Update the passage of the Kismet and ELK project page that begins at the words "Presented at Bsides" and stops after "Bitnami VM (https://bitnami.com/stack/elk/virtual-machine)", writing "Getting Started" wherever "Zero to Hero" appears.

_Document passage_.
▼

/wawkelk

Wireless Analysis with Kismet and ELK

Primary LanguagePythonGNU General Public License v3.0GPL-3.0

Wireless Analysis With Kismet and ELK

A project for analyzing Kismet data in the ELK stack.

Presented at Bsides Idaho 2020 (https://www.youtube.com/watch?v=MU3hu3WuRA0). Slides in repo (Wireless Analysis with Kismet and ELK (WAWKELK).pdf).

Zero to Hero

  1. Download the Bitnami VM (https://bitnami.com/stack/elk/virtual-machine)
  2. Configure the network interface as appropriate, then start the Bitnami VM
  3. Note the IP address and Kibana username and password
  4. Log in and change the default Linux password (bitnami/bitnami)
  5. (If you want to use SSH) Remove the SSH blocker: rm /etc/ssh/ssh_to_not_be_run
  6. (If you want to use SSH) Start the SSH server: sudo systemctl enable ssh && systemctl start ssh
  7. Copy the two Logstash pipeline files into /opt/bitnami/logstash/pipeline/
  8. Change the URL and username/passwords in each file to match your own settings
  9. Launch Kibana in web browser
  10. Navigate to Management > Dev Tools
  11. Using the values in mappings.md, create the kismet_alerts and kismet_device_activity mappings
  12. Restart Logstash sudo /opt/bitnami/ctlscript.sh restart logstash
  13. Navigate to Management > Stack Management > Index Patterns
  14. Wait until data has been populated (based on the timers in the Logstash pipeline files)
  15. Click Create Index Pattern
  16. Create an index pattern for each index
  17. Navigate to Discover, select an index pattern, and browse the data
  18. Create visualizations for the data
  19. Create dashboards of the visualizations
  20. Use the kismetdevices_to_elk.py to push already collected kismetdb files to Elasticsearch

Bitnami ELK Stack VM Notes

/home/bitnami/bitnami_credentials < File containing the username/password for Kibana/ELK/etc

/opt/bitnami/logstash/pipeline/ < Place pipeline conf files in here then restart Logstash

sudo /opt/bitnami/ctlscript.sh status < Check status of services

sudo /opt/bitnami/ctlscript.sh restart logstash < Restart logstash (or other services)

▲

_Supplied data_.
▼

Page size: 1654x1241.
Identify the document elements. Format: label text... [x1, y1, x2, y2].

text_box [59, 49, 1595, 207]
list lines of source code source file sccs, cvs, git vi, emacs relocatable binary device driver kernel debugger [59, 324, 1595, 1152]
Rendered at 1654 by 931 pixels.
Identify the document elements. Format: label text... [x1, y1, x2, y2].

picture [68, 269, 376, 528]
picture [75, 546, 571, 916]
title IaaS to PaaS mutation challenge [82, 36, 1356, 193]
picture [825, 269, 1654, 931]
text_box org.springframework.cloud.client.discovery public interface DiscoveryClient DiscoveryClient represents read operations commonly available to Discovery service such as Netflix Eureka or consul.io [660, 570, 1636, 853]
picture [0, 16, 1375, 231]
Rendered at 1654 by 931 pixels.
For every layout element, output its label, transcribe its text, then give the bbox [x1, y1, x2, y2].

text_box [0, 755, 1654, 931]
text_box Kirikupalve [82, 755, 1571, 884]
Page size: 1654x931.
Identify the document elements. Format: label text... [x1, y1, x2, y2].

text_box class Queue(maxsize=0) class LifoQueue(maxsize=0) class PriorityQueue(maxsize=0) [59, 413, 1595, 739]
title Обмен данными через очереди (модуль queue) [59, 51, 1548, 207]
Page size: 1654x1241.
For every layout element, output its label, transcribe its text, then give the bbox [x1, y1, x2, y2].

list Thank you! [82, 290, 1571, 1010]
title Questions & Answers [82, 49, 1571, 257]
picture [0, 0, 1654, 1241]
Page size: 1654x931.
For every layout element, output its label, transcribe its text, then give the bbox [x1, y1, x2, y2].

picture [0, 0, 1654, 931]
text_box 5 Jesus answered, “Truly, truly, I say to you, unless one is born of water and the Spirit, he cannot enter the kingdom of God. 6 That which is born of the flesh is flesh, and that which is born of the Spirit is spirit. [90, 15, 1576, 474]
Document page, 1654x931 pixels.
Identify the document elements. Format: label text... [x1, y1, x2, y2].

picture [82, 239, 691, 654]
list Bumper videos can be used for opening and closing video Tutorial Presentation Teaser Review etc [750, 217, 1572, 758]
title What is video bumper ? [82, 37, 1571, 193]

▲

_Problem solution_.
Presented at Bsides Idaho 2020 (https://www.youtube.com/watch?v=MU3hu3WuRA0). Slides in repo (Wireless Analysis with Kismet and ELK (WAWKELK).pdf).

Getting Started

  1. Download the Bitnami VM (https://bitnami.com/stack/elk/virtual-machine)